Do you know how to use dimensional analysis?
Start with 50 mL. You have 2 Molarity of some subtance, how do you write that as a quotient and what are the units of the denominator and numerator? You will also need to know how many mL are in a liter and you should get the correct moles of that substance. It is very important that you write this down on paper correctly and make sure your units will cancel leaving only moles. It is hard to be wrong when your units cancel correctly.
Do you mean the heat of neutralization is $-51.7\ \frac{\mathrm{kJ}}{\mathrm{mol}}$
The more information you give us, the more help you will get.
First lets work out moles of $\ce{HCl}$. The concentration is $2\ \mathrm M$, or in other words, 2 moles per liter. To figure out how many moles you have then, you need to figure out how many liters you have. $50\ \mathrm{mL} = 5\times10^{-2}\ \mathrm L$.
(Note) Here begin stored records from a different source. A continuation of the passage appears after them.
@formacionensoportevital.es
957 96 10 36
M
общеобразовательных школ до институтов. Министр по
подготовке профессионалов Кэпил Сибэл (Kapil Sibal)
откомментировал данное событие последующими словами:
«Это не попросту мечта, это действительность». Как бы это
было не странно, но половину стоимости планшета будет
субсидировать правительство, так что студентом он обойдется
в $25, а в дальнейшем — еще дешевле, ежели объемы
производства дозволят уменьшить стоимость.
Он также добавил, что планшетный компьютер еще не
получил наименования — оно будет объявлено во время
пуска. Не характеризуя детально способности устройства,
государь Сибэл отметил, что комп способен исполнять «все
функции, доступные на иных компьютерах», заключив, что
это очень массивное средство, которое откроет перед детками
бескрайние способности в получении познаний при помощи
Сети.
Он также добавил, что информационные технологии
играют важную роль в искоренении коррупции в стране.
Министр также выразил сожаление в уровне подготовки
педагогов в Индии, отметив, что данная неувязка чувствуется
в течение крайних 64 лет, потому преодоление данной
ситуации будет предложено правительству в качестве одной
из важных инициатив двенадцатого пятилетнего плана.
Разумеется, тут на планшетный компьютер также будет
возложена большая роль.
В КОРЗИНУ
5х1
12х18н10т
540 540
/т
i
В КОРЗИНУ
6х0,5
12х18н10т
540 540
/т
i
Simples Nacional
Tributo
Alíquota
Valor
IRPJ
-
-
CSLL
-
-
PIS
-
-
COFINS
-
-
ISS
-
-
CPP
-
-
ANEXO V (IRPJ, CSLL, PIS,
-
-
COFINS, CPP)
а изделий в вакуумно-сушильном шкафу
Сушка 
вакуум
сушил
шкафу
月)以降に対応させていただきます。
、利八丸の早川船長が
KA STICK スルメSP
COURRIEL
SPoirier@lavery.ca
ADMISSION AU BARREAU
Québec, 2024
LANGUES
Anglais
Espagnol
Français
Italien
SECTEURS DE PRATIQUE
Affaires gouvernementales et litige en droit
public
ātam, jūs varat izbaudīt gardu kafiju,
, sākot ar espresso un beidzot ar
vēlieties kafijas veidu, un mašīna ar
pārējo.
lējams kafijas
Multiplying concentration and volume, you are saying $\frac{\mathrm{mol}}{\mathrm L}\cdot\mathrm L=\mathrm{mol}$. So you have $2\ \mathrm M\times5\times10^{-2}\ \mathrm L=0.1\ \mathrm{mol}$
You then return to some information you've been given. The heat of neutralization is: $-51.7\ \frac{\mathrm{kJ}}{\mathrm{mol}}$. So to get the total energy in kJ, you can see by the unit that you have to multiply by the number of moles. That cancels the units like we did with the volume: $$-51.7\ \frac{\mathrm{kJ}}{\mathrm{mol}}\times0.1\ \mathrm{mol}=-5.17\ \mathrm{kJ}$$